From a basketball perspective, masks present a communication challenge. Just like when someone orders a coffee or food or checkouts at the grocery store with a mask on, a mask muffles speech and keeps people from reading lips.
“There were a few times where I’m standing in the corner and looking [at J.B.] and am like, ‘I can’t hear you. I straight can’t hear you. I don’t know what we called, I don’t know what defense we are in.’ It’s definitely going to take some getting used to,” Cavs forward Larry Nance Jr. said Monday. “But it’s got to be one of those things where the closest man to him, whether that’s Darius [Garland] or myself or Andre [Drummond] — whoever is closest to him — actually hears what he’s saying and has to vocalize that and tell the rest of the team. We’re going to be playing a little bit of telephone out there for a little bit.”

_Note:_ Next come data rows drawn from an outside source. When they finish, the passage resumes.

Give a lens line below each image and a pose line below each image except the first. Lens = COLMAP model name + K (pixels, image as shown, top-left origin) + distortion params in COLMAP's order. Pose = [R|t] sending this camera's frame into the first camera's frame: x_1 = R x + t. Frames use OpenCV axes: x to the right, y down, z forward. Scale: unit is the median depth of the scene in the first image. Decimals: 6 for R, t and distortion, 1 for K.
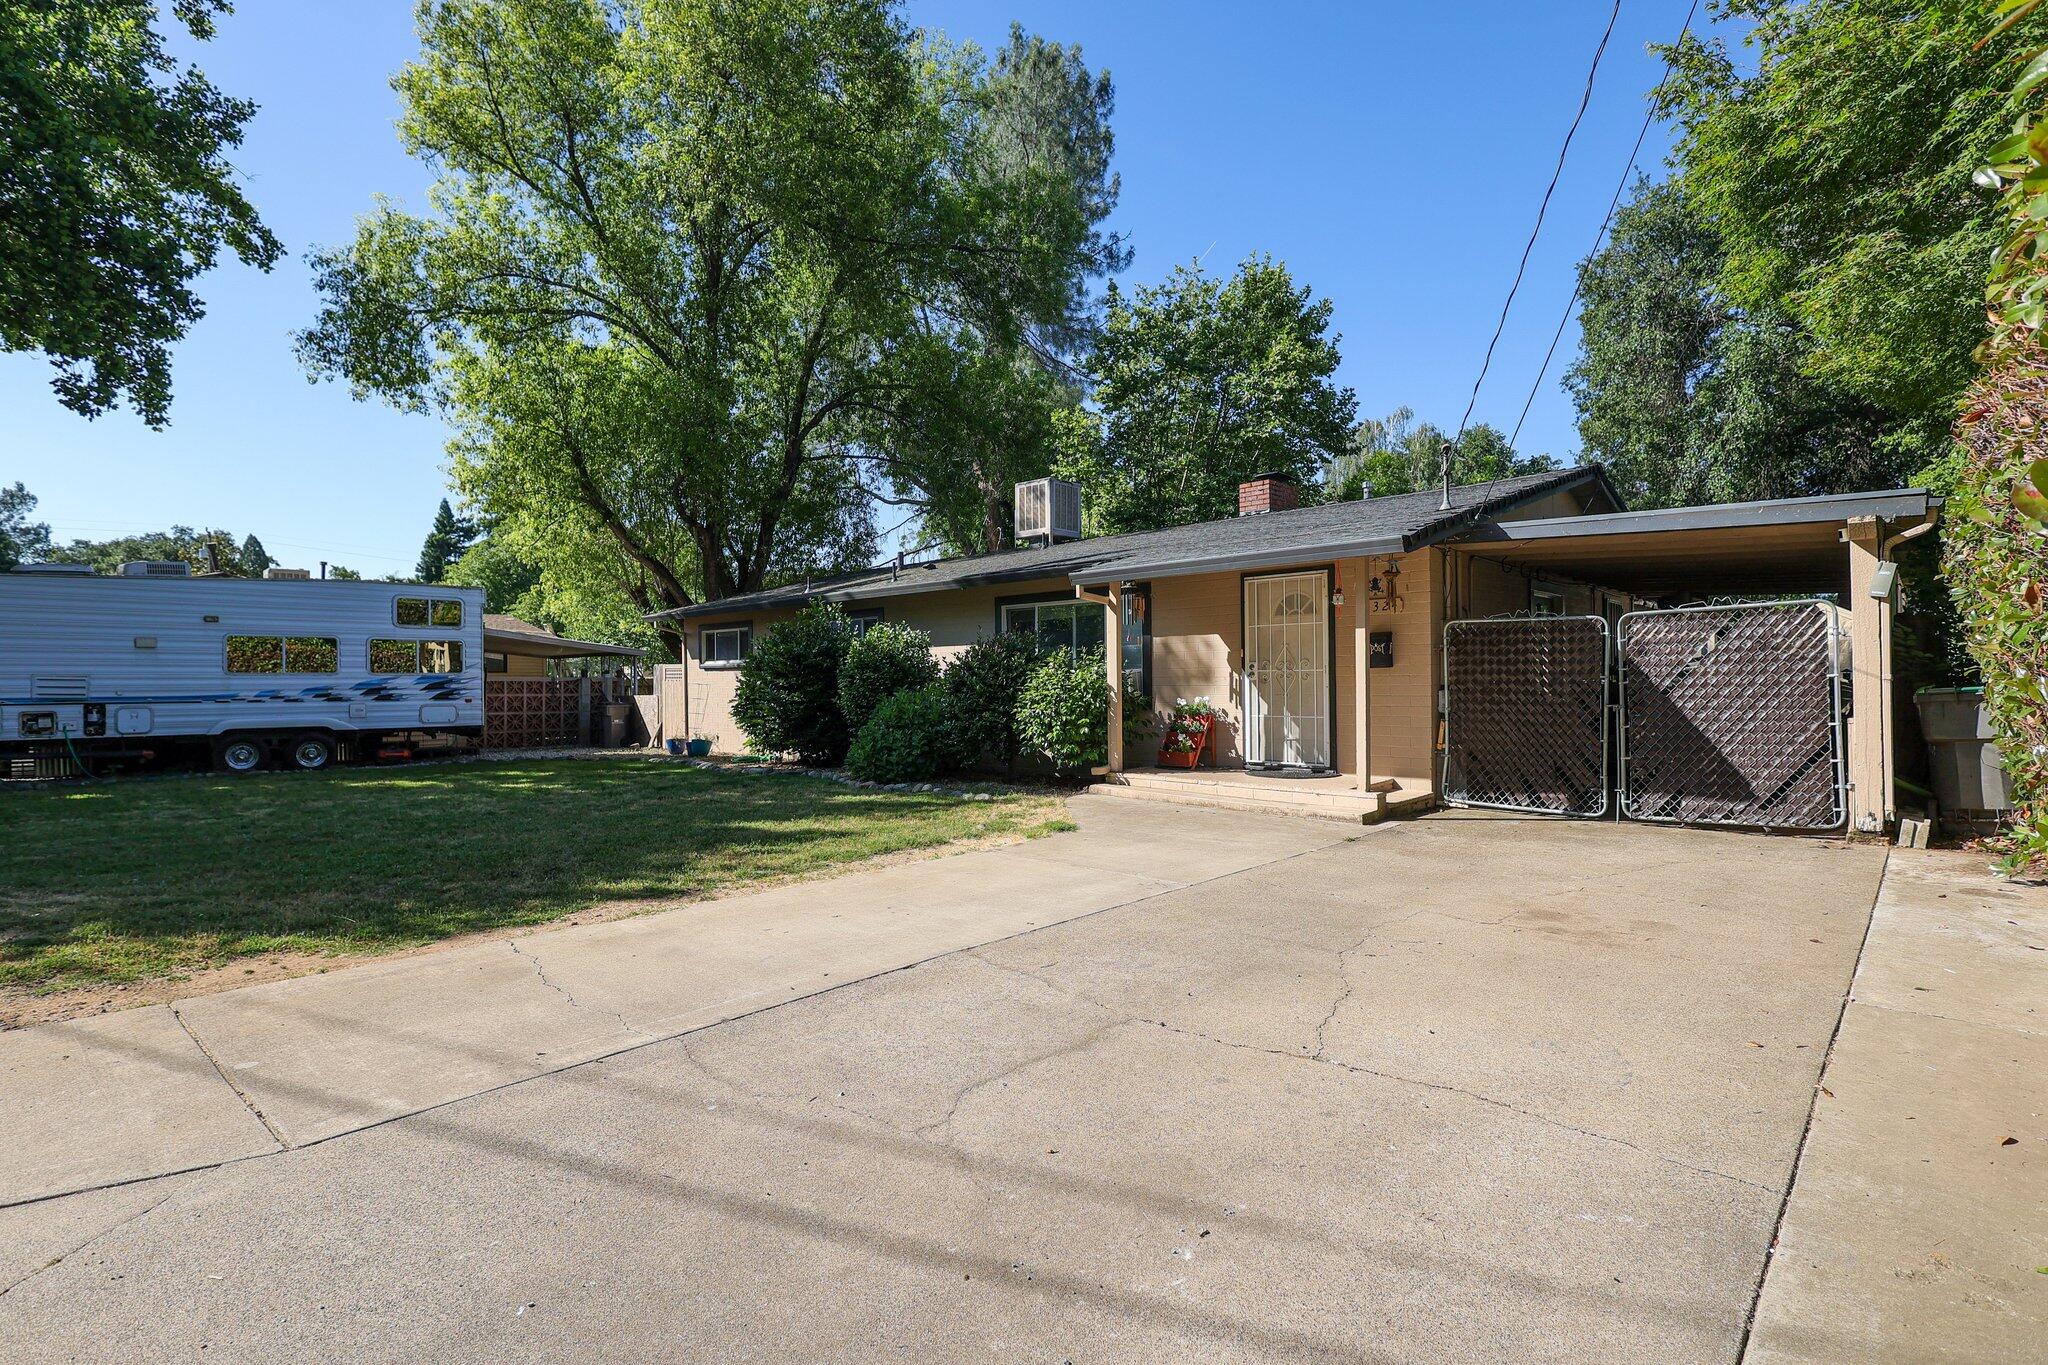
lens RADIAL K [[944.7, 0, 1024.0], [0, 944.7, 682.5], [0, 0, 1]] dist [0.000119, 0.000038]
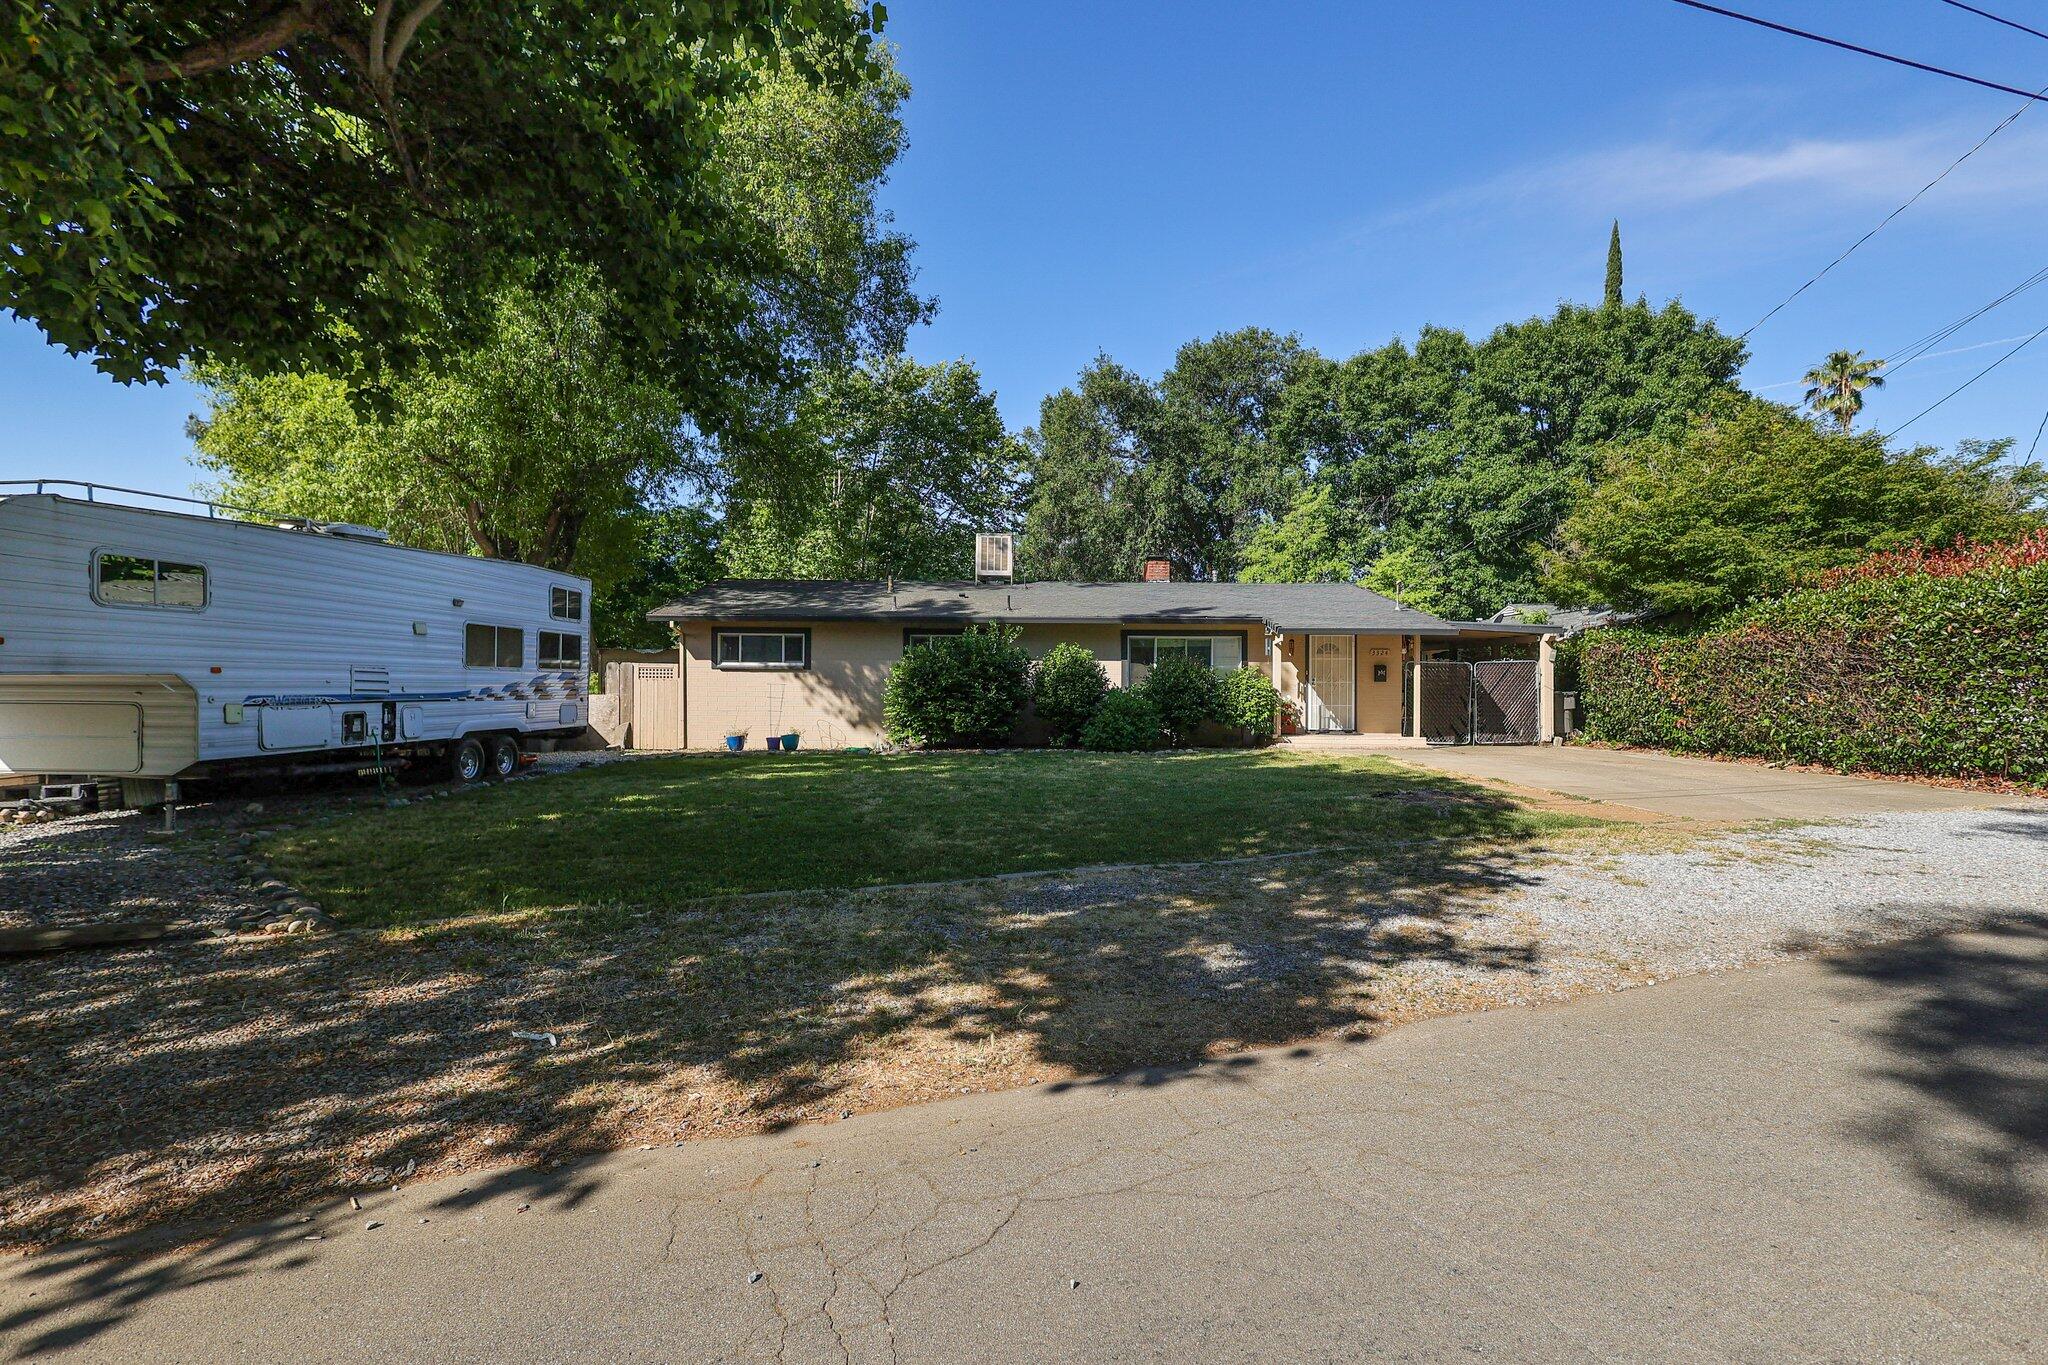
lens RADIAL K [[944.7, 0, 1024.0], [0, 944.7, 682.5], [0, 0, 1]] dist [0.000119, 0.000038]
pose [[0.710555, 0.012336, 0.703533, -1.495226], [-0.009803, 0.999923, -0.007632, 0.008451], [-0.703573, -0.001473, 0.710621, 0.040302]]
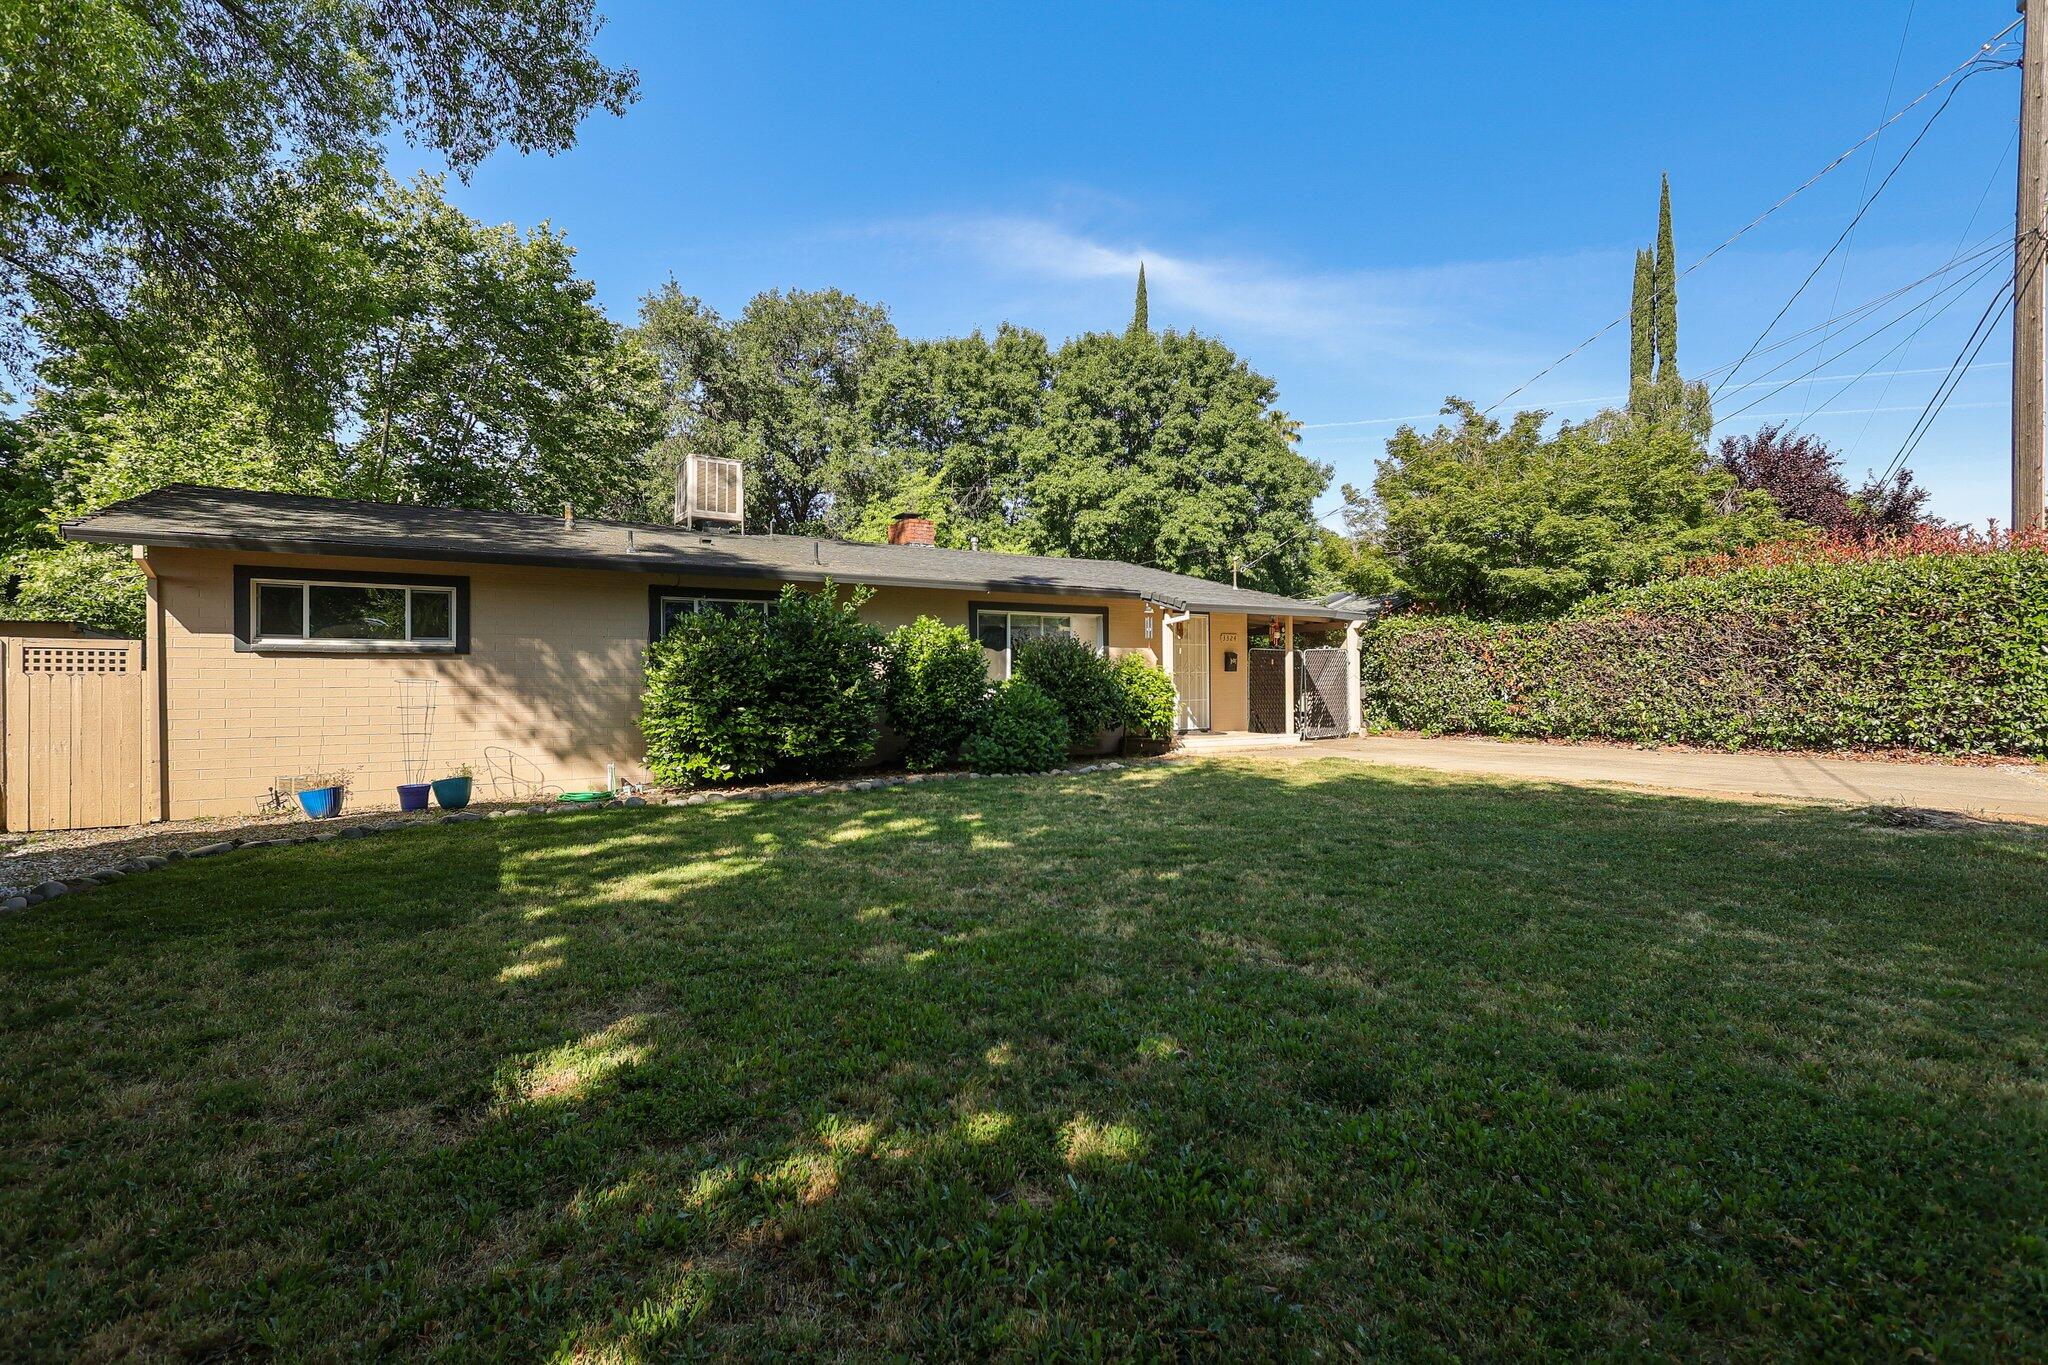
lens RADIAL K [[944.7, 0, 1024.0], [0, 944.7, 682.5], [0, 0, 1]] dist [0.000119, 0.000038]
pose [[0.223948, 0.008493, 0.974564, -1.333733], [0.008494, 0.999907, -0.010665, 0.018746], [-0.974564, 0.010666, 0.223855, 0.861430]]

Even in a quieter arena, Bickerstaff’s voice doesn’t carry as far as it would because of the mask. That means that when he’s offering instructions from the sideline, his words aren’t coming through as clear as they normally would. The team did get some practice with this during training camp, but the game environment is different and requires different solutions.
“I think the less he tries to yell, the better,” Cavs wing Damyean Dotson said. “I think more so, everything should be said in the huddle. That’ll make it easier on him because if I’m in the corner and he’s on the other side of the floor, I’m probably not going to be able to hear him. Even though there’s nobody at the games, I probably won’t be able to hear him. I think everything should be attention to detail, focused on in the huddle and getting everyone on the same page. That’ll make everything easier.”
There are workarounds. For one, NBA teams use hand signals to communicate certain calls and that will eliminate some miscommunication. For huddles, as Dotson noted, it is largely the same. There also are players communicating with each other — Nance dubbed playing telephone.” Bickerstaff will need a player — say Garland or Collin Sexton or whoever happens to be closest to him — to hear what he says and disperse the information to the rest of the team.
It’s all part of the new normal.
“Sometimes it’s hard, but if Darius Garland hears it, he’ll come and tell me or I know some of the hand signals,” Cavs rookie Isaac Okoro said. “It gets easy.”